Questions of Measurement

The reach of an image.

How do you find a painting?

There is a process. Look. Cut. Collect. Look. Repeat.

Does it always work?

Nothing does.

Whose dream is this world, and how did we get here?

How do you handle accumulation with care?

How does an image become a backbone, 

and how much will it hold?

Consider some rites of passage.

What are the rites of the soul?

When the oracle shares a meal with the nurturer, 

what do they discuss?

And who cleans after it’s done?

An architect and a protector meet at a well. 

Who is the first to offer?

How do you paint with the materials of a given day?

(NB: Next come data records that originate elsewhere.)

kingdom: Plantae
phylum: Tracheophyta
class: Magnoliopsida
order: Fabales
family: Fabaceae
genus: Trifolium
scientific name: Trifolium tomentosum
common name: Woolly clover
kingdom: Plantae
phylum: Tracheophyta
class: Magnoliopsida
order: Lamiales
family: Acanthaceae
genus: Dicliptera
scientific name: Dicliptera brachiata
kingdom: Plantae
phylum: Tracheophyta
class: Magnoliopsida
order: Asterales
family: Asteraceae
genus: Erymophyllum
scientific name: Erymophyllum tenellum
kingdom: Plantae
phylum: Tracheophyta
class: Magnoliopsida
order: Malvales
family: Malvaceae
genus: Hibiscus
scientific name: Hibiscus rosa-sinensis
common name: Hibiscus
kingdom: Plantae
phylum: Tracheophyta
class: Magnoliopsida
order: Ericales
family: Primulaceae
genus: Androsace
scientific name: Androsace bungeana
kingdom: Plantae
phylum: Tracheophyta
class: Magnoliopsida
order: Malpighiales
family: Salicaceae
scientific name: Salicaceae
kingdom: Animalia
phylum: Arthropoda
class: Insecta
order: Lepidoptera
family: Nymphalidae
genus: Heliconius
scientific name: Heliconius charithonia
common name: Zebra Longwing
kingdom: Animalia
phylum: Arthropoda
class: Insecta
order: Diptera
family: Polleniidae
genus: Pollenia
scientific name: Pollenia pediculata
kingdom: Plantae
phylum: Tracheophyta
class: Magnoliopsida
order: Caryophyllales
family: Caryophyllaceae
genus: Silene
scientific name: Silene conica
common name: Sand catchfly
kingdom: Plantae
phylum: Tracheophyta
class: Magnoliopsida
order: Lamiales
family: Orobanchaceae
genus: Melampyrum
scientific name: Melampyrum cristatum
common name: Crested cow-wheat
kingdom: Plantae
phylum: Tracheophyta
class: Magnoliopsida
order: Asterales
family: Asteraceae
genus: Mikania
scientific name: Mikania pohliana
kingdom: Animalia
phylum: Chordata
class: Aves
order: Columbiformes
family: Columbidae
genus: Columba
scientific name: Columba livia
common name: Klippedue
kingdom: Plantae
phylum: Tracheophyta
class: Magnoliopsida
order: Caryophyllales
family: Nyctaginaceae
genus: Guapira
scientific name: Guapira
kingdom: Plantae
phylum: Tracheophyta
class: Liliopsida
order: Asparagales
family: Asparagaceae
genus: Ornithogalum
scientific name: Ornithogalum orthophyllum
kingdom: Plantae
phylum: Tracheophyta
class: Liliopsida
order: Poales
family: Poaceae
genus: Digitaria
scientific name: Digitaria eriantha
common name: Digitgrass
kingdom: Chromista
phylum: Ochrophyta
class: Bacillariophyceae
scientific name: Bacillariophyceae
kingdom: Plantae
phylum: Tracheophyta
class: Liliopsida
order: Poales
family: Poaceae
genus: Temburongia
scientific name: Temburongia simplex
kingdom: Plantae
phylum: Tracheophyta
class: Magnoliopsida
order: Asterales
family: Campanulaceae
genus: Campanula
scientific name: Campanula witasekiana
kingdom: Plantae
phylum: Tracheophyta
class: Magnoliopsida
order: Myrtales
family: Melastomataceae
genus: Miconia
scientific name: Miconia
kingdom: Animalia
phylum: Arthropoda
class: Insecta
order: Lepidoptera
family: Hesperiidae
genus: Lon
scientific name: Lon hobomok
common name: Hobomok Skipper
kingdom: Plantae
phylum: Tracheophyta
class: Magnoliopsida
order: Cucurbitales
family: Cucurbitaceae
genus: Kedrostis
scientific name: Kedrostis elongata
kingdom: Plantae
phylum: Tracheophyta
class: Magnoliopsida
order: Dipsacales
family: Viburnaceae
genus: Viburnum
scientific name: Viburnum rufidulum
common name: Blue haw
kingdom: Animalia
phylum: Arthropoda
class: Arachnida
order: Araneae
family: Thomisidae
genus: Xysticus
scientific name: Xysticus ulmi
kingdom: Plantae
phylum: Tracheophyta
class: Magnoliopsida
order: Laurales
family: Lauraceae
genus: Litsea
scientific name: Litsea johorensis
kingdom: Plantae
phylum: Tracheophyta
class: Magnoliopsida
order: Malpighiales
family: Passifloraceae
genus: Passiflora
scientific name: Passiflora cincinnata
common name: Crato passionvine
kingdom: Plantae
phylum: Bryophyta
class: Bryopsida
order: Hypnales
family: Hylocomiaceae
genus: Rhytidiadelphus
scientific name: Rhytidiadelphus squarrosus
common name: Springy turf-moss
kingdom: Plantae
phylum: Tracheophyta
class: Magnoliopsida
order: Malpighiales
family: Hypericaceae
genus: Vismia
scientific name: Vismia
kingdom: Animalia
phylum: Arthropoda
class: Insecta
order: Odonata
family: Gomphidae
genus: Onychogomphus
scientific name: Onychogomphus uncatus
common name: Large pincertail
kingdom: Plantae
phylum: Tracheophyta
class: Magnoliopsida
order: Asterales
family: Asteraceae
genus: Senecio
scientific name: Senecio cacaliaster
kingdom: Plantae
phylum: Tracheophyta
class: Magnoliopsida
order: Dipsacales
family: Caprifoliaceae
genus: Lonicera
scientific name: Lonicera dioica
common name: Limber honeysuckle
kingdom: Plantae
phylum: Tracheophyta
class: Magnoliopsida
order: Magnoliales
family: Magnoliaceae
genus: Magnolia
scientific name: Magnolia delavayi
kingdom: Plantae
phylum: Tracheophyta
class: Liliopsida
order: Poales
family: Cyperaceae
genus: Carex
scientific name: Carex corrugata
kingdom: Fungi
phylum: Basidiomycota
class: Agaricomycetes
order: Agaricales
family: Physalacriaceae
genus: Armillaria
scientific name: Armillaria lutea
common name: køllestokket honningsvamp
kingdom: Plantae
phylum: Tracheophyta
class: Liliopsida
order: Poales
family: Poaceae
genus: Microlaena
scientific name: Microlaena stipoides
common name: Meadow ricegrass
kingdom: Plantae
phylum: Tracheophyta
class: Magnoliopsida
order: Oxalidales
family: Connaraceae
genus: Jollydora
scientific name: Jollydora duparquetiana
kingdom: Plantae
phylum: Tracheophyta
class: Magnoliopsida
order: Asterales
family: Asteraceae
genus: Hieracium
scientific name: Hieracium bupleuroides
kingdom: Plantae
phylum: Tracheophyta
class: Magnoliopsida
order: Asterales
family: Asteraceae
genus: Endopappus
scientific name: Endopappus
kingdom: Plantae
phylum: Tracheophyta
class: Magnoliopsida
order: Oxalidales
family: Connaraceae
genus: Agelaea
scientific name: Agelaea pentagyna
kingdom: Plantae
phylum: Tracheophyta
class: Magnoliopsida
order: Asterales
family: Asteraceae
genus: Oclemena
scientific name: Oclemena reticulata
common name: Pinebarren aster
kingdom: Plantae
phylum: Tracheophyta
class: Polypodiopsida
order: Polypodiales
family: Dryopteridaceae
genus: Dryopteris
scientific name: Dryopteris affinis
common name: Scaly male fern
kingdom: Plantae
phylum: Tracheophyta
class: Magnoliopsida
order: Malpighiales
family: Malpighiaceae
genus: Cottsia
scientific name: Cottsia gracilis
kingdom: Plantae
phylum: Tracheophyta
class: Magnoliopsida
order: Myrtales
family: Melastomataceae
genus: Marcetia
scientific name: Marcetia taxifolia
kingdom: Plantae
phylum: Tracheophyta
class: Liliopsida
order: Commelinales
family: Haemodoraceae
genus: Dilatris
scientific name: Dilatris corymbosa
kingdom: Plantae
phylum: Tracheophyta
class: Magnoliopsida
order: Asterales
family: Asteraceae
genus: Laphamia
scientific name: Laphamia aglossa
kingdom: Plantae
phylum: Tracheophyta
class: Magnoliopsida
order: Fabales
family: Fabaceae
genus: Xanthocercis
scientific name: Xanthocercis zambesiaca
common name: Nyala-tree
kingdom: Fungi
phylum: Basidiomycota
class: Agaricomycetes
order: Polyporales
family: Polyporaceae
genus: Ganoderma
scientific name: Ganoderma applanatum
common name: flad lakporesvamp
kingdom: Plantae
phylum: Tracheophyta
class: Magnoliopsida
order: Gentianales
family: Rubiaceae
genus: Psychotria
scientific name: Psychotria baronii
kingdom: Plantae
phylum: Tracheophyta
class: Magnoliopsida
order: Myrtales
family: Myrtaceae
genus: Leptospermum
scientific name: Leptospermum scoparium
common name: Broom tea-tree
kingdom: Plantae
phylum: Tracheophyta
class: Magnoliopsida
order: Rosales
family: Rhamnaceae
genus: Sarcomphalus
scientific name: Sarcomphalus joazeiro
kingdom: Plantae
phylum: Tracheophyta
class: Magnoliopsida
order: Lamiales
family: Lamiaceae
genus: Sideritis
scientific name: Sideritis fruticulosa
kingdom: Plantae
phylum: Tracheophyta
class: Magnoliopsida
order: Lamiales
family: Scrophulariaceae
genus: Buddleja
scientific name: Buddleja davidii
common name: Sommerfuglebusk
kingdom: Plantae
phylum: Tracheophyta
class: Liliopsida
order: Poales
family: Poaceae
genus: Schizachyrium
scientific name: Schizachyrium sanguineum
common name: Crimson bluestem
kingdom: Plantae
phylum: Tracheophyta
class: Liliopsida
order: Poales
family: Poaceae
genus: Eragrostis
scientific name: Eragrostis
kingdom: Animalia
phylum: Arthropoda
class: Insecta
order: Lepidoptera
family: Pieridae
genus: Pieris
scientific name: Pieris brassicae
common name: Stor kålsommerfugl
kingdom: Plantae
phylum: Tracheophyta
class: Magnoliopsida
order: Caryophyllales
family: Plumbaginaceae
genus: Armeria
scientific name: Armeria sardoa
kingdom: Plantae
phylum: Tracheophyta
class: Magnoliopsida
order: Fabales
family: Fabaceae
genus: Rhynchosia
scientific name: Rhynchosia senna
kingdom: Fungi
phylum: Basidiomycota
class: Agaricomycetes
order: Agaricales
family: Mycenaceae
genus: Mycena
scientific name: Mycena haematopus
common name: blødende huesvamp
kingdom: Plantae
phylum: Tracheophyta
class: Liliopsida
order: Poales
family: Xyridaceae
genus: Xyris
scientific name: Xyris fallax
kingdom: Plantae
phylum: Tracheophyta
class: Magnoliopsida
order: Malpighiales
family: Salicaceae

If the soul is a translucent heart, beating, what is

the reach of its vessels?

***

Inspired by the mixed media art of Amber Robles-Gordon

Scaling the Hours

Experiments in measurement.

An experiment in time, the idea for breaking it at the hours. You can, if you are willing, do what most children won’t. You can carve them as one would with an animal at the harvest, follow the joints––or lumber, into pieces to be assembled again, one segment at a time, the collected tasks the bearings for the dizzy hand, some terms that a body less willing to invite the dizzy spins can hold. Only by these cuts can we arrive at the conclusion, so often remarked by the aging, about how short it is. A child knows that a while a moment may be short, a glide, a song––Again, again!     

    ––it may also be made of so much forever that it becomes impossible to tell a body’s beginning from its end.

Bodies of Evidence

What lives beyond measure.

Our forms in flight evaded all process of proof, and when they came to measure us, we laughed ourselves into vapor, evading capture. We were solid only when we wanted to be. Yes, we danced freely among clouds, but were neither formless or endless, those ideals that only vanity presumes, and we had none when we were running, streams of selves flowing; would you put a river in a jar?